- A PETA sting targets one of America's top horse trainers
- Covert recordings capture grueling images, apparently incriminating conversations
- The animal rights group is known for its purist approach to animal rights
- Attorney for accused trainer says "the PETA piece is sensationalism"
The Kentucky Derby resides on a summit of high-society pomp.
But with the clink of champagne glasses, the flutter of feather-bedecked sunhats and the drumming clomp of purebred hooves just weeks away, animal rights advocates may have turned over a rock, revealing an alleged equine hell beneath it.
Injured horses compete under peak demands, PETA said. It alleges they are doped against the excruciating pain of worn-out joints, hooves with holes and bleeding lungs.
Their handling and training are so grueling, prized chargers drop dead before making it to the racetrack, People for the Ethical Treatment of Animals said.
The group targeted one of America's top horse trainers, Steve Asmussen, and his main assistant, Scott Blasi, in a monthslong undercover operation that included video recorded clandestinely.
Though the sting singled out the two men, the group said what it found is "standard practice" in the horse racing industry, where "death and injuries are business as usual."
But an attorney representing Asmussen and Blasi said "the PETA piece is sensationalism."
PETA backs its allegations with a lengthy report and hidden camera video that the activists posted to YouTube
The images of alleged doping are grueling. They are matched by what appears to be incriminating conversations -- laden with profanity -- with workers who appear disgusted by the suffering of the animals.
The videos are edited.
Racehorses receive so much medication that they are often called "chemical horses," PETA said.
Horses in Asmussen's care received a thyroid drug to "speed up metabolism," muscle relaxants, sedatives and the diuretic Lasix to prevent lung bleeds during overexertion, the group alleges.
It did not say whether the treatments were legal or customary. But the group said one of Asmussen's primary veterinarians at New York's Saratoga Race Course said "basically all" horses trained by Asmussen are given Lasix.
PETA has a reputation for a sometimes puritanical approach to animal rights and protection, and it advocates a vegan lifestyle. The group said it has filed 10 complaints against Asmussen and others working with him in Kentucky and New York.
Authorities in those two states are taking the allegations seriously.
The Kentucky Horse Racing Commission and the New York State Gaming Commission have opened investigations based on the undercover operation.
"The behavior depicted in the undercover video and supporting materials is disturbing and disgusting," said veterinarian Scott Palmer of the Gaming Commission.
Clark Brewster, the attorney representing Asmussen and Blasi, said PETA's effort "has little to do with true accusation of wrongdoing and everything to do with condemning the horse racing industry as a whole."
"PETA seems to suggest in some of the videos that somehow the horses were mistreated," Brewster said. "But if you watch the video where claims of anything improper occurred, it was in front of some of the finest equine vets in the industry. It's impossible to blame the trainers."
The attorney also said the group edited the piece "to show the most sensational parts."

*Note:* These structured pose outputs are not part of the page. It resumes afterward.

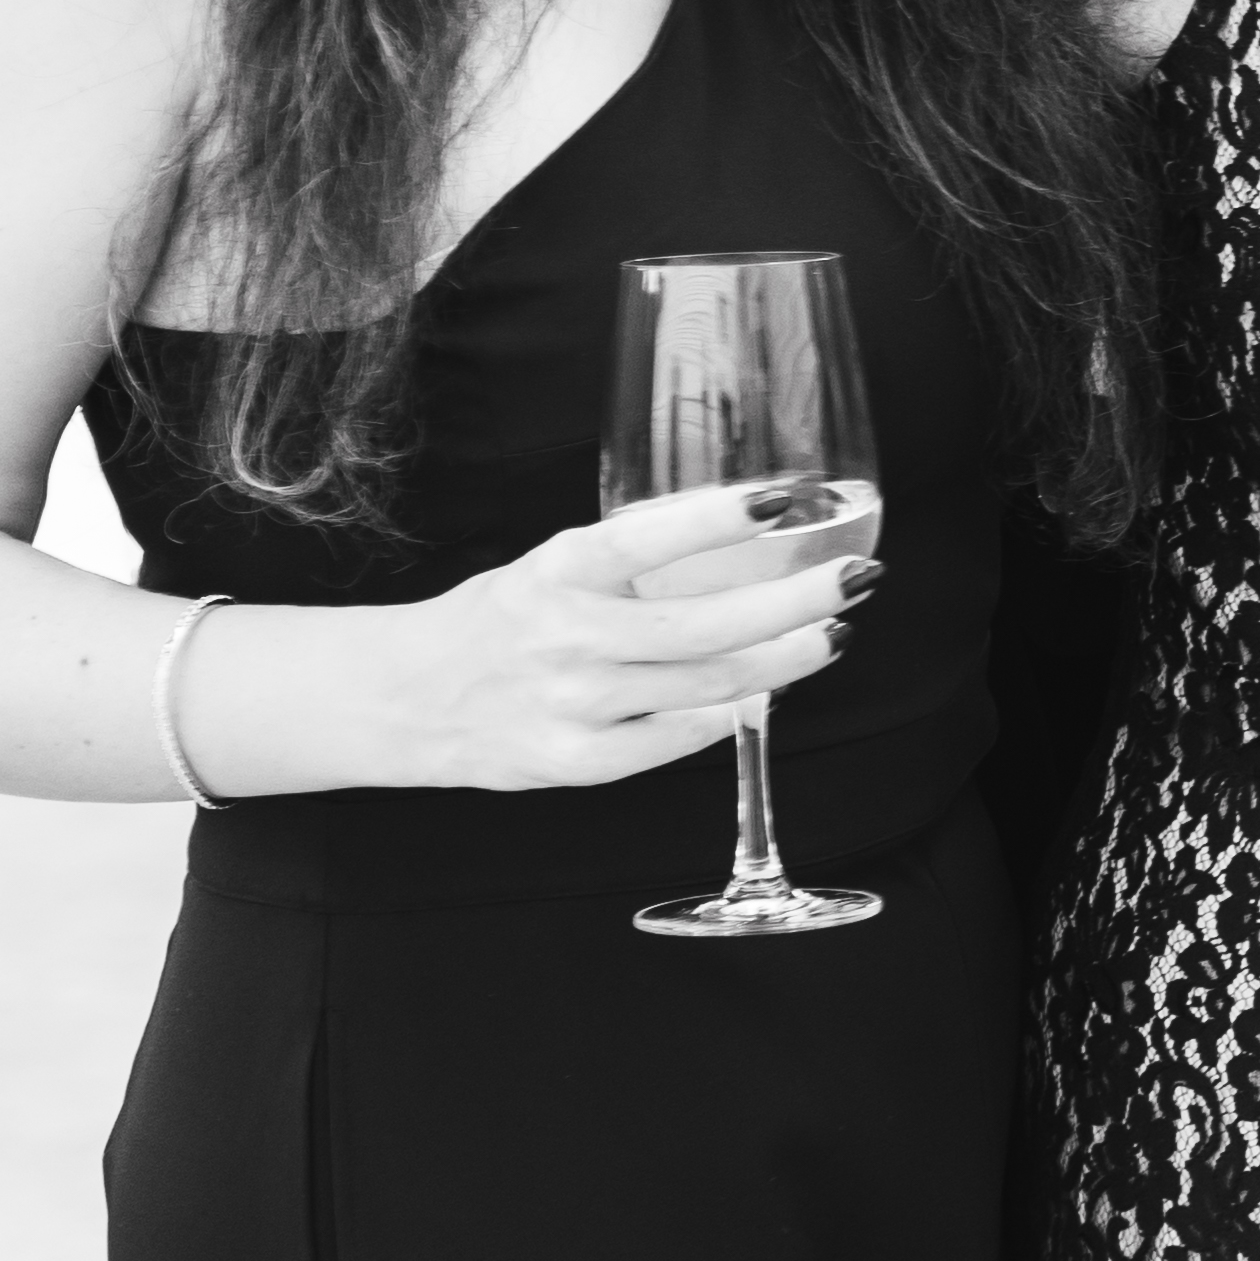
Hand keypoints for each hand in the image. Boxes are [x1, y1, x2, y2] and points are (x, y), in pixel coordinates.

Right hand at [367, 478, 867, 789]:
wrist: (404, 699)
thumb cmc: (499, 622)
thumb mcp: (552, 568)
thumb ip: (632, 562)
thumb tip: (745, 531)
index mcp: (557, 572)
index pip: (648, 537)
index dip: (720, 518)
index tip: (787, 498)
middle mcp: (566, 636)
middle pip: (705, 627)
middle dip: (794, 602)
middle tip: (855, 579)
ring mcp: (573, 705)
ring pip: (707, 687)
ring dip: (784, 661)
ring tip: (830, 634)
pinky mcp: (576, 762)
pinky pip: (677, 740)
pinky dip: (725, 717)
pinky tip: (761, 696)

PETA also accused Asmussen of paying less than minimum wage and hiring undocumented workers.
Everything that the trainer did is standard practice in the sport and done under veterinarians' guidance, said Brewster.
The recordings and allegations tarnish the shine of two of the country's top horse racetracks.
PETA said its activist obtained access to Asmussen by going to work for him, and made the recordings from April to August 2013 at the Churchill Downs racetrack in Louisville, Kentucky -- the home of the Derby -- and at New York's Saratoga Race Course.
The National Thoroughbred Racing Association
-- which describes itself as a broad-based coalition of horse racing interests -- notes there aren't yet uniform rules in the sport to regulate the administering of medication, or enforcement of existing rules and laboratory testing, though there is a movement to make such blanket rules.
As to Lasix, for example, a report by a Lexington, Kentucky, lab director Richard Sams pointed out several racing commissions had once banned it only to reverse that position in the mid-1990s. The NTRA said there has been "significant progress" toward a program that has been or is set to be adopted in 14 states -- including Kentucky and New York -- approving regulated administration of Lasix by third-party veterinarians or technicians.
The New York Racing Association, which conducts racing at the Saratoga Race Course, said it was concerned about the allegations brought to the Gaming Commission.
"The New York Racing Association takes the health and well-being of its equine athletes very seriously," the group said. "We pledge to continue to work in partnership with the Gaming Commission and all industry stakeholders to promote the safety, integrity and transparency of our racing."
Churchill Downs issued a statement expressing concerns about the health of horses.
"This has always been a topic of great importance to us, and we've made long-term and far-reaching commitments to incorporate health and wellness measures for every race, every day," it said.
The racetrack describes the Kentucky Derby as "the greatest two minutes in sports."